### Aim of the task
How many lines in the records contain the string "your"? Treat uppercase and lowercase as different, and give only the number.

Stored data:
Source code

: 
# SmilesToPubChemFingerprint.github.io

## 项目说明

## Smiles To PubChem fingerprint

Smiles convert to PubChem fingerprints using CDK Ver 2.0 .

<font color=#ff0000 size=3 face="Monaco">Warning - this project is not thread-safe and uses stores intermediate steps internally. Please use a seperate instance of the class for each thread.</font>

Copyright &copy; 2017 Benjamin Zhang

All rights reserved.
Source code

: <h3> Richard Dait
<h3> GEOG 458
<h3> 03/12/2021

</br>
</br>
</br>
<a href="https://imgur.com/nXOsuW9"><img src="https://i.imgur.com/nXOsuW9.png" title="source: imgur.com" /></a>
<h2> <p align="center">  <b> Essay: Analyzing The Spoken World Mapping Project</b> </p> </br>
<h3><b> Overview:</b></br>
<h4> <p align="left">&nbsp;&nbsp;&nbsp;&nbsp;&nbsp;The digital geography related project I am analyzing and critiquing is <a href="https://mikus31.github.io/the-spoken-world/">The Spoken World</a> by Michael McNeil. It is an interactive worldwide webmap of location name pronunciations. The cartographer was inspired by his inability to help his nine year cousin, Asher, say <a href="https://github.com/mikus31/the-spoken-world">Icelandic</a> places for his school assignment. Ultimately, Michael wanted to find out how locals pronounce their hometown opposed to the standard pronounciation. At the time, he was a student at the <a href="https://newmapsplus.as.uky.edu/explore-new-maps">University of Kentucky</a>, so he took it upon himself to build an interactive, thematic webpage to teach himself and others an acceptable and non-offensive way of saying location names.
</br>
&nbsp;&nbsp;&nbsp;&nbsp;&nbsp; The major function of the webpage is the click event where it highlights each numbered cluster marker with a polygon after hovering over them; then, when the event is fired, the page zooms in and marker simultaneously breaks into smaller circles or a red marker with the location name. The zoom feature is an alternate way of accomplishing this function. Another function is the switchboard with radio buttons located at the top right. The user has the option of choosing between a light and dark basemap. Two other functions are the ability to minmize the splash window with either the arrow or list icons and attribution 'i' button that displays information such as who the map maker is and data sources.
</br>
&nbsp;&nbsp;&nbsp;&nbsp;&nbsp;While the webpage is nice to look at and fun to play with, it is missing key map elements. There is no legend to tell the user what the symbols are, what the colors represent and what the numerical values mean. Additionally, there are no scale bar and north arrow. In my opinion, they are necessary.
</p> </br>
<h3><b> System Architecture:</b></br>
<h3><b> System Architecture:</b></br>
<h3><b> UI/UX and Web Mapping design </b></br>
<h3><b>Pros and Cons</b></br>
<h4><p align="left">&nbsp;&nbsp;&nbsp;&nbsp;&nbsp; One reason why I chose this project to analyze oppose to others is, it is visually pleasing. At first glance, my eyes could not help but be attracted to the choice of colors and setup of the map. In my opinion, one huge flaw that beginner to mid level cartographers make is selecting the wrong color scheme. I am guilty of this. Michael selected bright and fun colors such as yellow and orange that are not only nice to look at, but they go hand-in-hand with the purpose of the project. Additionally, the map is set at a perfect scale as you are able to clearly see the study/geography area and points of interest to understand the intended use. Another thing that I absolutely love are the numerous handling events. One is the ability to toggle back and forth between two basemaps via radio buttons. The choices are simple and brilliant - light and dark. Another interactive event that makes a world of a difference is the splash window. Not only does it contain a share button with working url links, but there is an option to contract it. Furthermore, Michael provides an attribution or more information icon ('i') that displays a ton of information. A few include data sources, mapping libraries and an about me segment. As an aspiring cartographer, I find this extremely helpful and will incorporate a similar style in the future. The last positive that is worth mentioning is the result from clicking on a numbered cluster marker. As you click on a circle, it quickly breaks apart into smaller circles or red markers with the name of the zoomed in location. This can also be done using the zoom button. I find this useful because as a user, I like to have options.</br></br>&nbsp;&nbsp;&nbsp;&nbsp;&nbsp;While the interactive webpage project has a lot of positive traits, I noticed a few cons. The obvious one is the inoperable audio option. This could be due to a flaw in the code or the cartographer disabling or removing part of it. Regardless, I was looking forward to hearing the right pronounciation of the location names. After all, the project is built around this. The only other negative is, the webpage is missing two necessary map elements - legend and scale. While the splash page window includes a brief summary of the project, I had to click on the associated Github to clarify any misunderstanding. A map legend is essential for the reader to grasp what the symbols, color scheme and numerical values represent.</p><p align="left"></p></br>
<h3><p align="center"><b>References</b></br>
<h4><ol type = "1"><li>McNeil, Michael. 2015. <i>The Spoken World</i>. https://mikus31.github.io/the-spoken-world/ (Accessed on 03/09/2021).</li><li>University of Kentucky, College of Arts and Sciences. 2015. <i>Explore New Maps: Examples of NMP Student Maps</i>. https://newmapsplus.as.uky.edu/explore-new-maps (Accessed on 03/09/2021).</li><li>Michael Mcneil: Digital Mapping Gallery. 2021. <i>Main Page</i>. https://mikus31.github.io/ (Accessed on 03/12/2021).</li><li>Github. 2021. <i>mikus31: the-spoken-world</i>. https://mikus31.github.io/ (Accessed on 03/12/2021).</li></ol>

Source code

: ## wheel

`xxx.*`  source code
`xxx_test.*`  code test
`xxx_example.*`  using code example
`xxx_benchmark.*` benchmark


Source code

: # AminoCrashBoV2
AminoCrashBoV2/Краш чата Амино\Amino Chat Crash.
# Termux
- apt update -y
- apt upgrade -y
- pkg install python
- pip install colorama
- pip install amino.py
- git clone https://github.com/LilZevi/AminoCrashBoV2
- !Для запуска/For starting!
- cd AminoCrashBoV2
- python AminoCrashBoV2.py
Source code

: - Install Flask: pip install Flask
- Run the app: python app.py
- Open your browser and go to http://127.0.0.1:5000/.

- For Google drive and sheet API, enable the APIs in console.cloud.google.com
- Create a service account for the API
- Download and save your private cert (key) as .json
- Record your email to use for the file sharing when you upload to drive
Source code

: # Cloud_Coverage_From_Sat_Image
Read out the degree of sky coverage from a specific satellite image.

### Output of the task
3